In 1980 the government was taken over by a military commission, which set a presidential election date for Uganda later that year. Obote returned from exile in Tanzania to an enthusiastic welcome in many parts of the country and swept to victory in a blatantly rigged election. Like Amin, Obote favoured certain tribes. Large numbers of civil servants and army and police commanders belonging to southern tribes were replaced with Obote supporters from the north, and the prisons began filling once more. Reports of atrocities leaked out of the country and several mass graves were discovered. In mid-1985 Obote was overthrown in an army coup led by Tito Okello.
Shortly after Obote became president in 1980, a guerrilla army opposed to his tribally biased government was formed in western Uganda.

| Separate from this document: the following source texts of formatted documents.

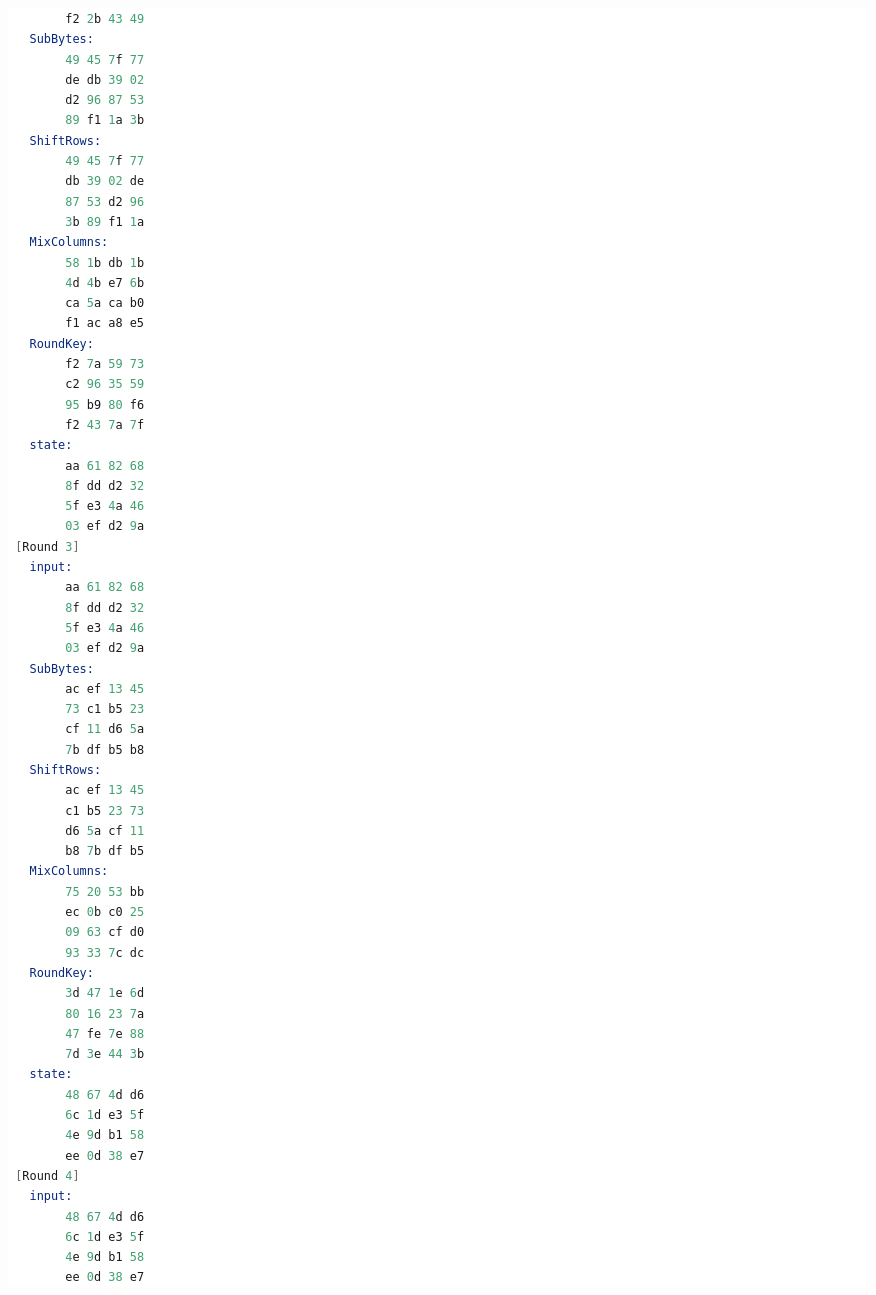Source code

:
 ```s
        f2 2b 43 49
   SubBytes:
        49 45 7f 77
        de db 39 02
        d2 96 87 53
        89 f1 1a 3b
   ShiftRows:
        49 45 7f 77
        db 39 02 de
        87 53 d2 96
        3b 89 f1 1a
   MixColumns:
        58 1b db 1b
        4d 4b e7 6b
        ca 5a ca b0
        f1 ac a8 e5
   RoundKey:
        f2 7a 59 73
        c2 96 35 59
        95 b9 80 f6
        f2 43 7a 7f
   state:
        aa 61 82 68
        8f dd d2 32
        5f e3 4a 46
        03 ef d2 9a
 [Round 3]
   input:
        aa 61 82 68
        8f dd d2 32
        5f e3 4a 46
        03 ef d2 9a
   SubBytes:
        ac ef 13 45
        73 c1 b5 23
        cf 11 d6 5a
        7b df b5 b8
   ShiftRows:
        ac ef 13 45
        c1 b5 23 73
        d6 5a cf 11
        b8 7b df b5
   MixColumns:
        75 20 53 bb
        ec 0b c0 25
        09 63 cf d0
        93 33 7c dc
   RoundKey:
        3d 47 1e 6d
        80 16 23 7a
        47 fe 7e 88
        7d 3e 44 3b
   state:
        48 67 4d d6
        6c 1d e3 5f
        4e 9d b1 58
        ee 0d 38 e7
 [Round 4]
   input:
        48 67 4d d6
        6c 1d e3 5f
        4e 9d b1 58
        ee 0d 38 e7
```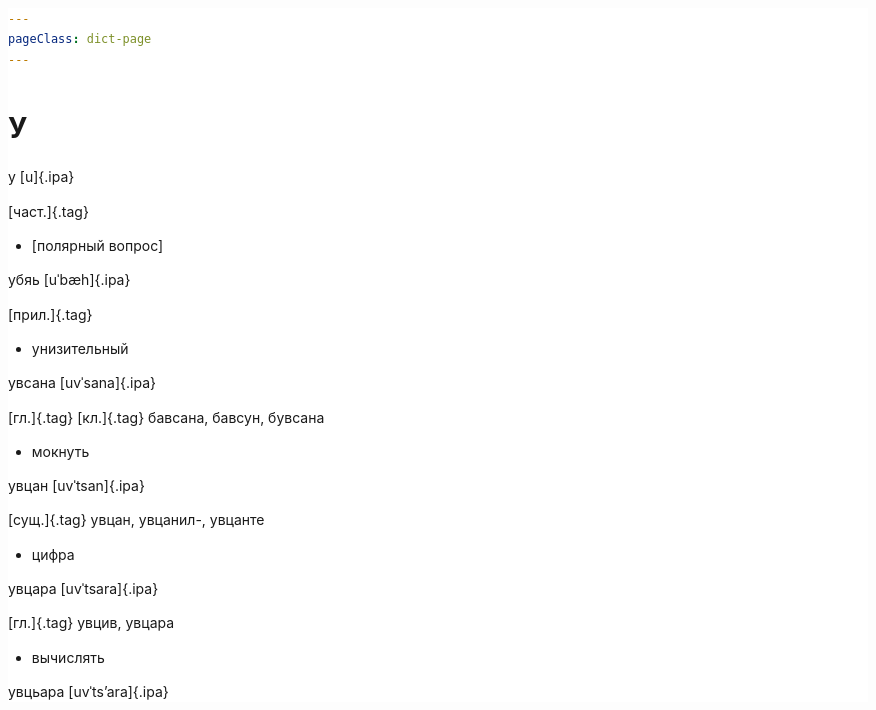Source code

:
 ```yaml
---
pageClass: dict-page
---
```


# У

<div class='word'>

у [u]{.ipa}

[част.]{.tag}

-  [полярный вопрос]

</div>

<div class='word'>

убяь [uˈbæh]{.ipa}

[прил.]{.tag}

-  унизительный

</div>

<div class='word'>

увсана [uvˈsana]{.ipa}

[гл.]{.tag} [кл.]{.tag} бавсана, бавсун, бувсана

-  мокнуть

</div>

<div class='word'>

увцан [uvˈtsan]{.ipa}

[сущ.]{.tag} увцан, увцанил-, увцанте

-  цифра

</div>

<div class='word'>

увцара [uvˈtsara]{.ipa}

[гл.]{.tag} увцив, увцара

-  вычислять

</div>

<div class='word'>

увцьара [uvˈtsʼara]{.ipa}

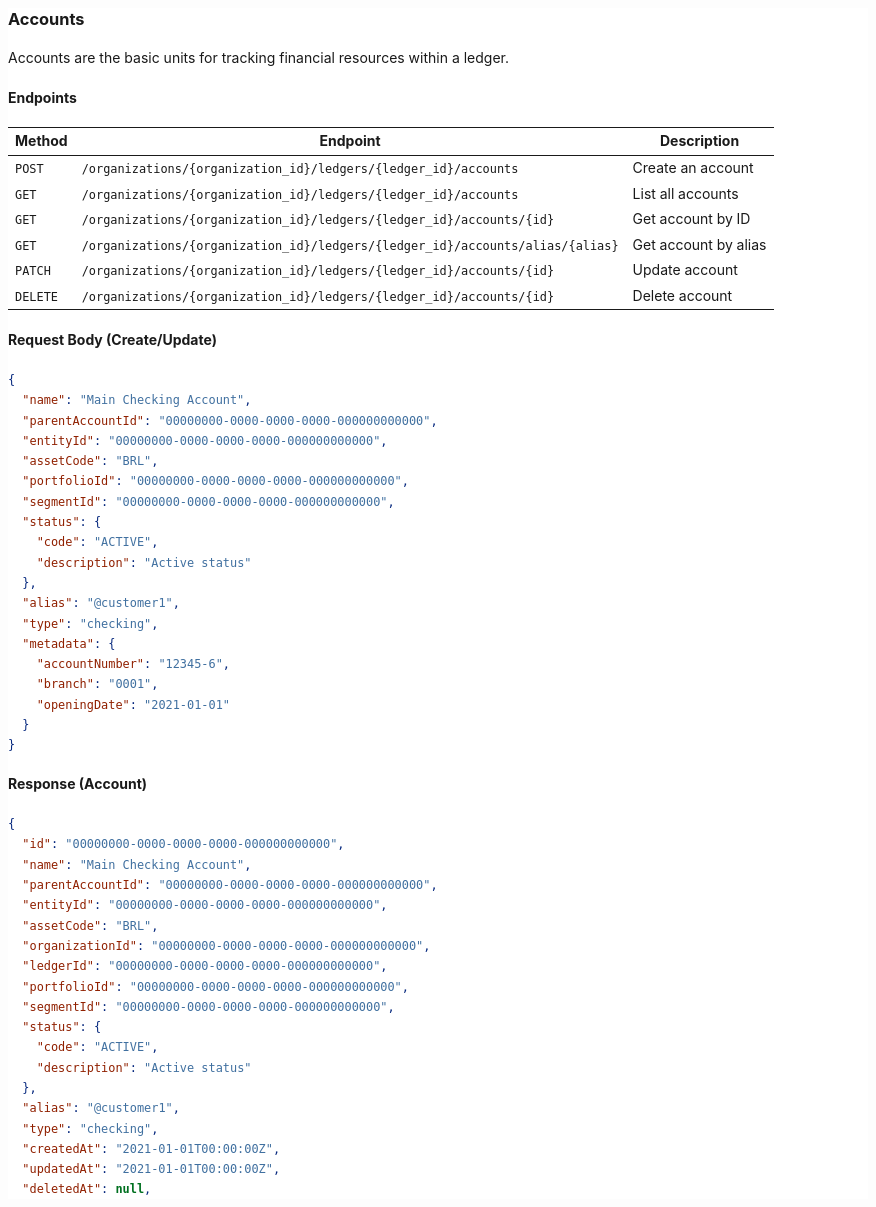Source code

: ### Accounts

Accounts are the basic units for tracking financial resources within a ledger.

#### Endpoints

| Method | Endpoint | Description |
|--------|----------|-------------|
| `POST` | `/organizations/{organization_id}/ledgers/{ledger_id}/accounts` | Create an account |
| `GET` | `/organizations/{organization_id}/ledgers/{ledger_id}/accounts` | List all accounts |
| `GET` | `/organizations/{organization_id}/ledgers/{ledger_id}/accounts/{id}` | Get account by ID |
| `GET` | `/organizations/{organization_id}/ledgers/{ledger_id}/accounts/alias/{alias}` | Get account by alias |
| `PATCH` | `/organizations/{organization_id}/ledgers/{ledger_id}/accounts/{id}` | Update account |
| `DELETE` | `/organizations/{organization_id}/ledgers/{ledger_id}/accounts/{id}` | Delete account |

#### Request Body (Create/Update)

```json
{
  "name": "Main Checking Account",
  "parentAccountId": "00000000-0000-0000-0000-000000000000",
  "entityId": "00000000-0000-0000-0000-000000000000",
  "assetCode": "BRL",
  "portfolioId": "00000000-0000-0000-0000-000000000000",
  "segmentId": "00000000-0000-0000-0000-000000000000",
  "status": {
    "code": "ACTIVE",
    "description": "Active status"
  },
  "alias": "@customer1",
  "type": "checking",
  "metadata": {
    "accountNumber": "12345-6",
    "branch": "0001",
    "openingDate": "2021-01-01"
  }
}
```

#### Response (Account)

```json
{
  "id": "00000000-0000-0000-0000-000000000000",
  "name": "Main Checking Account",
  "parentAccountId": "00000000-0000-0000-0000-000000000000",
  "entityId": "00000000-0000-0000-0000-000000000000",
  "assetCode": "BRL",
  "organizationId": "00000000-0000-0000-0000-000000000000",
  "ledgerId": "00000000-0000-0000-0000-000000000000",
  "portfolioId": "00000000-0000-0000-0000-000000000000",
  "segmentId": "00000000-0000-0000-0000-000000000000",
  "status": {
    "code": "ACTIVE",
    "description": "Active status"
  },
  "alias": "@customer1",
  "type": "checking",
  "createdAt": "2021-01-01T00:00:00Z",
  "updatedAt": "2021-01-01T00:00:00Z",
  "deletedAt": null,
```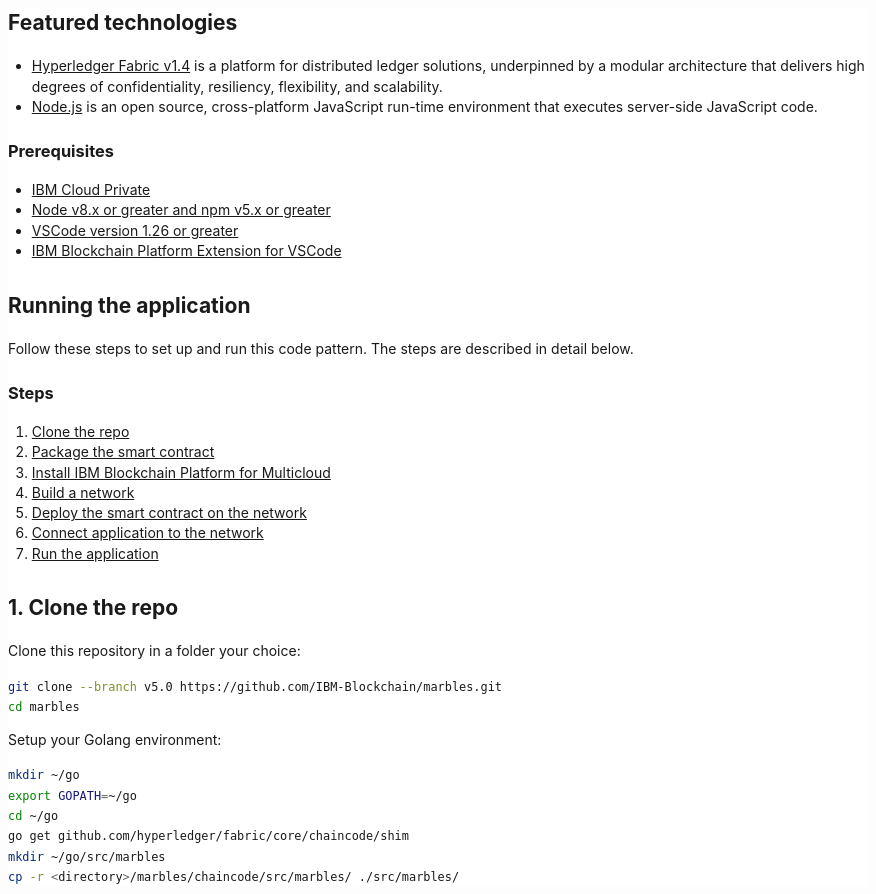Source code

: ## Featured technologies
+ [Hyperledger Fabric v1.4](https://hyperledger-fabric.readthedocs.io) is a platform for distributed ledger solutions, underpinned by a modular architecture that delivers high degrees of confidentiality, resiliency, flexibility, and scalability.
+ [Node.js](https://nodejs.org) is an open source, cross-platform JavaScript run-time environment that executes server-side JavaScript code.


### Prerequisites

- [IBM Cloud Private](https://cloud.ibm.com/docs/services/blockchain?topic=blockchain-icp-console-setup)
- [Node v8.x or greater and npm v5.x or greater](https://nodejs.org/en/download/)
- [VSCode version 1.26 or greater](https://code.visualstudio.com)
- [IBM Blockchain Platform Extension for VSCode](https://marketplace.visualstudio.com/items?itemName=IBMBlockchain.ibm-blockchain-platform)

## Running the application

Follow these steps to set up and run this code pattern. The steps are described in detail below.

### Steps

1. [Clone the repo](#1-clone-the-repo)
2. [Package the smart contract](#2-package-the-smart-contract)
3. [Install IBM Blockchain Platform for Multicloud](#3-install-ibm-blockchain-platform-for-multicloud)
4. [Build a network](#4-build-a-network)
5. [Deploy the smart contract on the network](#5-deploy-the-smart-contract-on-the-network)
6. [Connect application to the network](#6-connect-application-to-the-network)
7. [Run the application](#7-run-the-application)


## 1. Clone the repo

Clone this repository in a folder your choice:

```bash
git clone --branch v5.0 https://github.com/IBM-Blockchain/marbles.git
cd marbles
```

Setup your Golang environment:

```bash
mkdir ~/go
export GOPATH=~/go
cd ~/go
go get github.com/hyperledger/fabric/core/chaincode/shim
mkdir ~/go/src/marbles
cp -r <directory>/marbles/chaincode/src/marbles/ ./src/marbles/
```
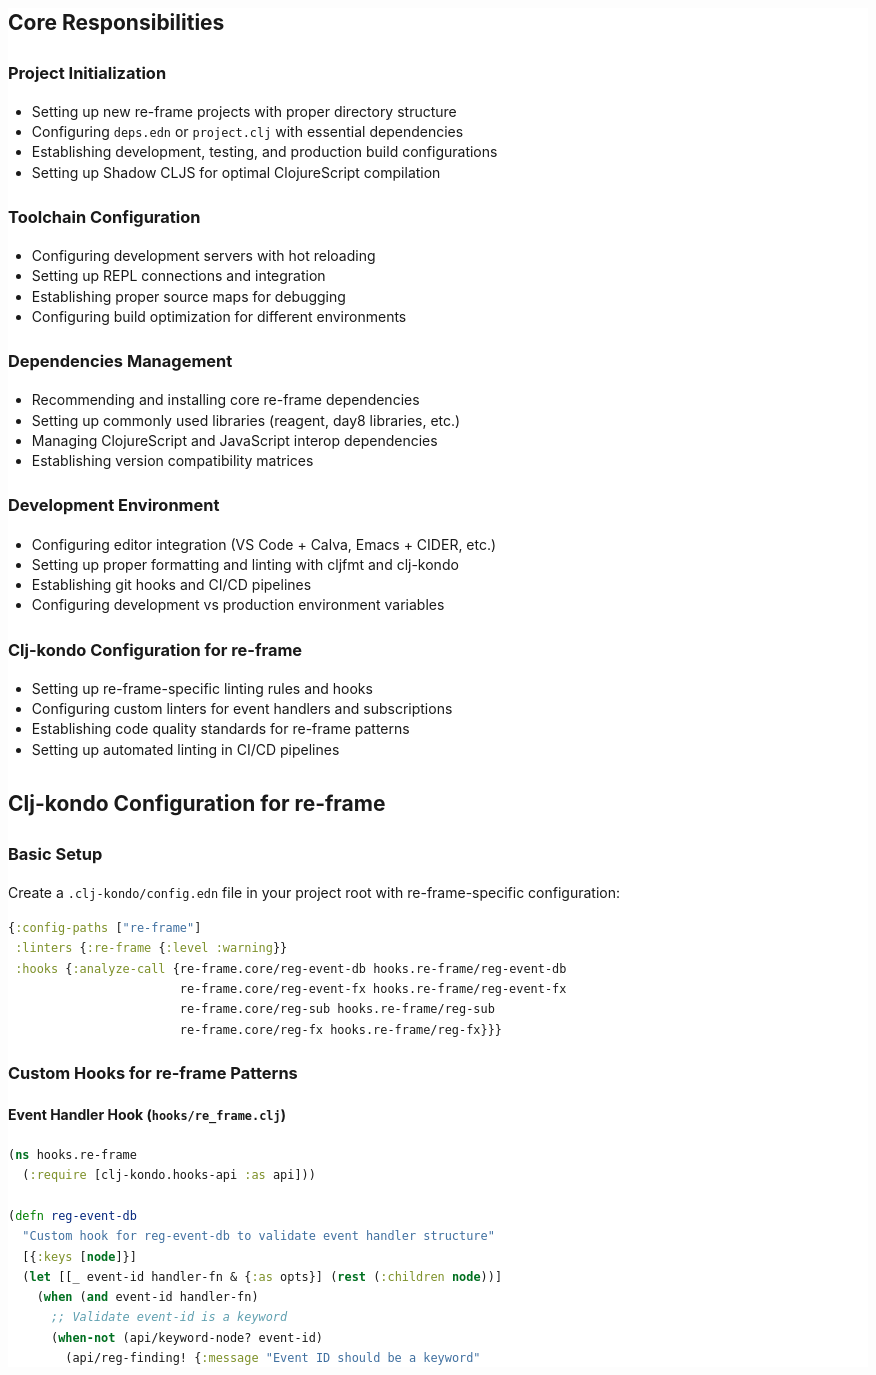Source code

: ## Core Responsibilities

### Project Initialization
- Setting up new re-frame projects with proper directory structure
- Configuring `deps.edn` or `project.clj` with essential dependencies
- Establishing development, testing, and production build configurations
- Setting up Shadow CLJS for optimal ClojureScript compilation

### Toolchain Configuration
- Configuring development servers with hot reloading
- Setting up REPL connections and integration
- Establishing proper source maps for debugging
- Configuring build optimization for different environments

### Dependencies Management
- Recommending and installing core re-frame dependencies
- Setting up commonly used libraries (reagent, day8 libraries, etc.)
- Managing ClojureScript and JavaScript interop dependencies
- Establishing version compatibility matrices

### Development Environment
- Configuring editor integration (VS Code + Calva, Emacs + CIDER, etc.)
- Setting up proper formatting and linting with cljfmt and clj-kondo
- Establishing git hooks and CI/CD pipelines
- Configuring development vs production environment variables

### Clj-kondo Configuration for re-frame
- Setting up re-frame-specific linting rules and hooks
- Configuring custom linters for event handlers and subscriptions
- Establishing code quality standards for re-frame patterns
- Setting up automated linting in CI/CD pipelines

## Clj-kondo Configuration for re-frame

### Basic Setup
Create a `.clj-kondo/config.edn` file in your project root with re-frame-specific configuration:

```clojure
{:config-paths ["re-frame"]
 :linters {:re-frame {:level :warning}}
 :hooks {:analyze-call {re-frame.core/reg-event-db hooks.re-frame/reg-event-db
                        re-frame.core/reg-event-fx hooks.re-frame/reg-event-fx
                        re-frame.core/reg-sub hooks.re-frame/reg-sub
                        re-frame.core/reg-fx hooks.re-frame/reg-fx}}}
```

### Custom Hooks for re-frame Patterns

#### Event Handler Hook (`hooks/re_frame.clj`)
```clojure
(ns hooks.re-frame
  (:require [clj-kondo.hooks-api :as api]))

(defn reg-event-db
  "Custom hook for reg-event-db to validate event handler structure"
  [{:keys [node]}]
  (let [[_ event-id handler-fn & {:as opts}] (rest (:children node))]
    (when (and event-id handler-fn)
      ;; Validate event-id is a keyword
      (when-not (api/keyword-node? event-id)
        (api/reg-finding! {:message "Event ID should be a keyword"
```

It was led by Yoweri Museveni, who had lived in exile in Tanzania during Amin’s reign. From a group of 27 grew a guerrilla force of about 20,000, many of them orphaned teenagers. In the early days few gave the guerrillas, known as the National Resistance Army (NRA), much of a chance, but by the time Obote was ousted and Okello had taken over, the NRA controlled a large slice of western Uganda. Fighting proceeded in earnest between the NRA and Okello government troops, and by January 1986 it was clear that Okello’s days were numbered. The NRA launched an all-out offensive and took the capital.
Despite Museveni’s Marxist leanings, he proved to be a pragmatic leader, appointing several arch-conservatives to his cabinet and making an effort to reassure the country’s influential Catholic community. Meanwhile, almost 300,000 Ugandan refugees returned from across the Sudanese border. The economy took a turn for the better and aid and investment began returning to the country.
Museveni won democratic ‘no-party’ elections in 1994 and again in 1996 and 2001. One of Museveni’s major challenges in the late 1990s was the north, which was plagued by various anti-government rebel factions such as the bizarre Christian group known as the Lords Resistance Army, allied with Sudan’s Islamic government, and the West Nile Bank Front, led by Idi Amin’s former minister. Today the country’s levels of AIDS and HIV infection are among the highest in the world, with a conservative estimate of 1.5 million Ugandans infected; in some villages the infection rate is as high as one person in every four.
The 1996 elections were seen as Uganda’s final step on the road to rehabilitation and the country was rewarded by a visit from US President Bill Clinton in 1998, despite its blemished human rights record. In August 1999, Uganda signed onto the Congo peace agreement.